Task description:
Recast the data as a JSON list of strings, one string per line with blank lines omitted. Begin with the line containing "[bearer](../README.md#bearer)" and continue through the last line of the data.

Exercise data:
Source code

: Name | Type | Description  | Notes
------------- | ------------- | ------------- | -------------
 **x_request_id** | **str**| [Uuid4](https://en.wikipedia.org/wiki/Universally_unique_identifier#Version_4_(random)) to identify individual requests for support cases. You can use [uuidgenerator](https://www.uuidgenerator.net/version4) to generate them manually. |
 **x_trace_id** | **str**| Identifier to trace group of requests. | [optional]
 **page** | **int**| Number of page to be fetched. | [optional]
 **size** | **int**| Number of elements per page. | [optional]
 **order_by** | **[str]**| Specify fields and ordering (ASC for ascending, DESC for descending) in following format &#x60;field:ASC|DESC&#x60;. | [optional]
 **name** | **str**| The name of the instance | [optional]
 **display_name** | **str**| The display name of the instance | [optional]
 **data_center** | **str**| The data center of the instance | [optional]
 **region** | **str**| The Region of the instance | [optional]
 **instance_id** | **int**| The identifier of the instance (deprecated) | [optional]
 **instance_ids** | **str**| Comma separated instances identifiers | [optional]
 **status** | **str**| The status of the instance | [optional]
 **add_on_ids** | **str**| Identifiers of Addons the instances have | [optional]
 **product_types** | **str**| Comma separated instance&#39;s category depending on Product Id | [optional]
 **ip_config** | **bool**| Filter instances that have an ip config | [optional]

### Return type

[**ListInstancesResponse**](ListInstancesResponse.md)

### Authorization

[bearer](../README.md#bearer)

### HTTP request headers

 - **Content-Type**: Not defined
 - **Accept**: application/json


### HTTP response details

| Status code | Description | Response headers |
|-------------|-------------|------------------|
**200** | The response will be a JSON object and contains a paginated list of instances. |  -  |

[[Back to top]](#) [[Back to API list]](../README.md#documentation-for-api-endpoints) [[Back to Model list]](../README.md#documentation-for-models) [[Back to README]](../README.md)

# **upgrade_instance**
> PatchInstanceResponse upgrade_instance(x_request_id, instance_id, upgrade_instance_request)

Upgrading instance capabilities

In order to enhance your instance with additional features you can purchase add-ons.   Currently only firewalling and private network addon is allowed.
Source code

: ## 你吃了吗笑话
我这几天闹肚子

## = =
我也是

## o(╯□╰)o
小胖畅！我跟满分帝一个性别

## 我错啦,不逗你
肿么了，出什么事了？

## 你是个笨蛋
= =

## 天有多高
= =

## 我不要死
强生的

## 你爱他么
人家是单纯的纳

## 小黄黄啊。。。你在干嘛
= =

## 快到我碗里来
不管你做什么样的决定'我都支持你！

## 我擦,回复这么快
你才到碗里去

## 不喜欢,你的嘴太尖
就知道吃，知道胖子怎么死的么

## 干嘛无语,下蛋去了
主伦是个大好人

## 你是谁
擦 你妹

Result:
[
  "[bearer](../README.md#bearer)",
  "### HTTP request headers",
  " - **Content-Type**: Not defined",
  " - **Accept**: application/json",
  "### HTTP response details",
  "| Status code | Description | Response headers |",
  "|-------------|-------------|------------------|",
  "**200** | The response will be a JSON object and contains a paginated list of instances. |  -  |",
  "[[Back to top]](#) [[Back to API list]](../README.md#documentation-for-api-endpoints) [[Back to Model list]](../README.md#documentation-for-models) [[Back to README]](../README.md)",
  "# **upgrade_instance**",
  "> PatchInstanceResponse upgrade_instance(x_request_id, instance_id, upgrade_instance_request)",
  "Upgrading instance capabilities",
  "In order to enhance your instance with additional features you can purchase add-ons.   Currently only firewalling and private network addon is allowed.",
  "Source code",
  ": ## 你吃了吗笑话",
  "我这几天闹肚子",
  "## = =",
  "我也是",
  "## o(╯□╰)o",
  "小胖畅！我跟满分帝一个性别",
  "## 我错啦,不逗你",
  "肿么了，出什么事了？",
  "## 你是个笨蛋",
  "= =",
  "## 天有多高",
  "= =",
  "## 我不要死",
  "强生的",
  "## 你爱他么",
  "人家是单纯的纳",
  "## 小黄黄啊。。。你在干嘛",
  "= =",
  "## 快到我碗里来",
  "不管你做什么样的决定'我都支持你！",
  "## 我擦,回复这么快",
  "你才到碗里去",
  "## 不喜欢,你的嘴太尖",
  "就知道吃，知道胖子怎么死的么",
  "## 干嘛无语,下蛋去了",
  "主伦是个大好人",
  "## 你是谁",
  "擦 你妹"
]